A phase synchronization clustering algorithm for identifying interesting groups of genes from cell cycle expression data
1 Institute of Animal Resources Research, Kangwon National University, Chuncheon, Republic of Korea
2 Department of Biomedical Engineering, Kwandong University, Kangnung, Republic of Korea
3 Department of Information Technology, Kangwon National University, Chuncheon, Republic of Korea
BMC Bioinformatics 2008, 9:56 doi:10.1186/1471-2105-9-56Published: 28 January 2008
The previous studies of genome-wide expression patterns show that a certain percentage of genes are cell cycle regulated. The expression data has been analyzed in a number of different ways to identify cell cycle dependent genes. In this study, we pose the hypothesis that cell cycle dependent genes are considered as oscillating systems with a rhythm, i.e. systems producing response signals with period and frequency. Therefore, we are motivated to apply the theory of multivariate phase synchronization for clustering cell cycle specific genome-wide expression data.

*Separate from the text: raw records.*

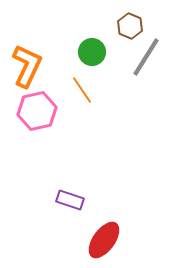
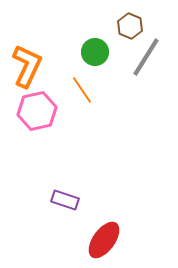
green circle: moved 3 px right
purple rectangle: moved 5 px left
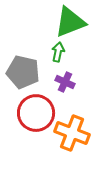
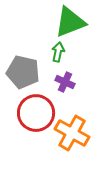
orange cross: rotated 8 degrees clockwise
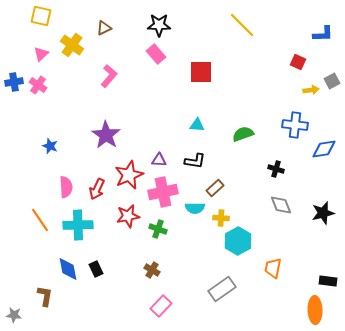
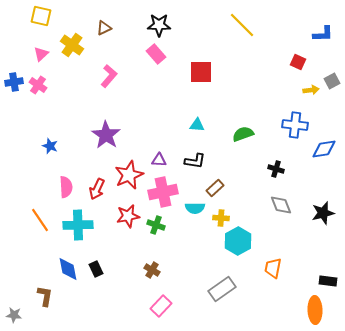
green cross at (158, 229): moved 2 px left, 4 px up
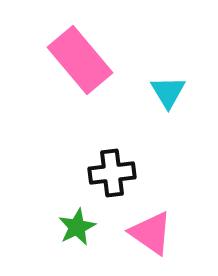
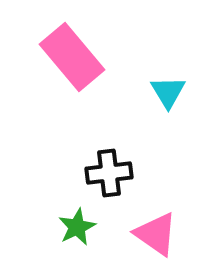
pink rectangle: moved 8 px left, 3 px up
black cross: moved 3 px left
pink triangle: moved 5 px right, 1 px down
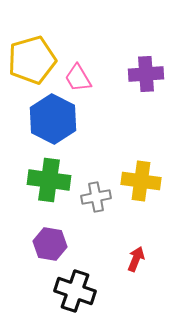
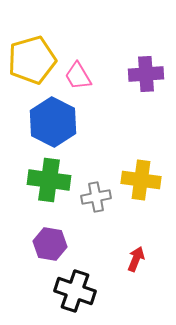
pink trapezoid: moved 2 px up
blue hexagon: moved 3 px down
yellow cross: moved 1 px up
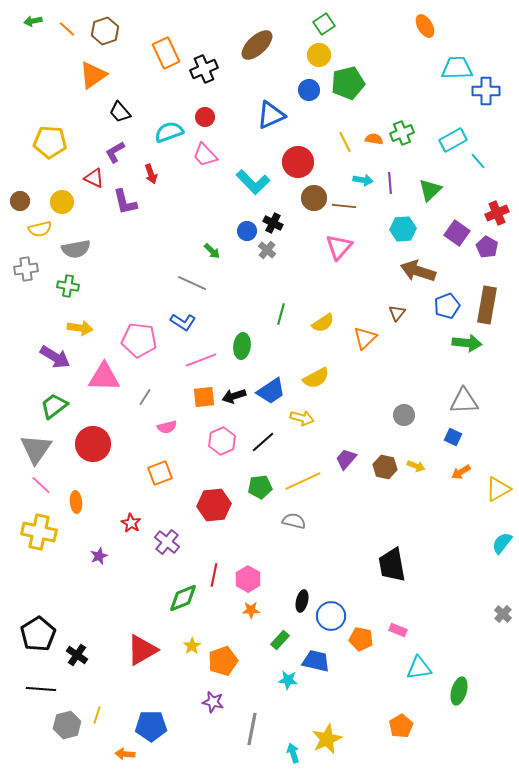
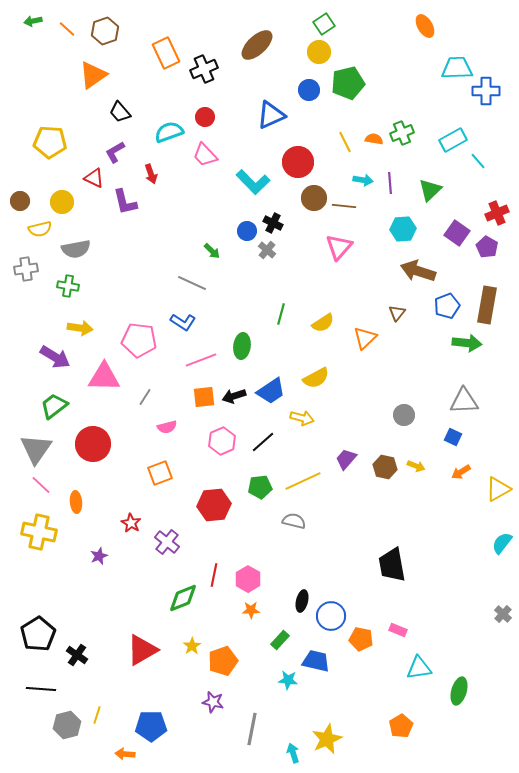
yellow circle at (319, 55): moved 3 px up
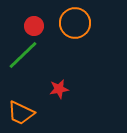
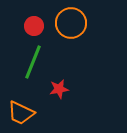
orange circle: moved 4 px left
green line: moved 10 px right, 7 px down; rotated 24 degrees counterclockwise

We propose the strategy to find groups of genes according to the specific biological process by analyzing cell cycle specific gene expression data. To evaluate the propose method, we use the modified Kuramoto model, which is a phase governing equation that provides the long-term dynamics of globally coupled oscillators. With this equation, we simulate two groups of expression signals, and the simulated signals from each group shares their own common rhythm. Then, the simulated expression data are mixed with randomly generated expression data to be used as input data set to the algorithm. Using these simulated expression data, it is shown that the algorithm is able to identify expression signals that are involved in the same oscillating process. We also evaluate the method with yeast cell cycle expression data. It is shown that the output clusters by the proposed algorithm include genes, which are closely associated with each other by sharing significant Gene Ontology terms of biological process and/or having relatively many known biological interactions. Therefore, the evaluation analysis indicates that the method is able to identify expression signals according to the specific biological process. Our evaluation analysis also indicates that some portion of output by the proposed algorithm is not obtainable by the traditional clustering algorithm with Euclidean distance or linear correlation.
Based on the evaluation experiments, we draw the conclusion as follows: 1) Based on the theory of multivariate phase synchronization, it is feasible to find groups of genes, which have relevant biological interactions and/or significantly shared GO slim terms of biological process, using cell cycle specific gene expression signals. 2) Among all the output clusters by the proposed algorithm, the cluster with relatively large size has a tendency to include more known interactions than the one with relatively small size. 3) It is feasible to understand the cell cycle specific gene expression patterns as the phenomenon of collective synchronization. 4) The proposed algorithm is able to find prominent groups of genes, which are not obtainable by traditional clustering algorithm.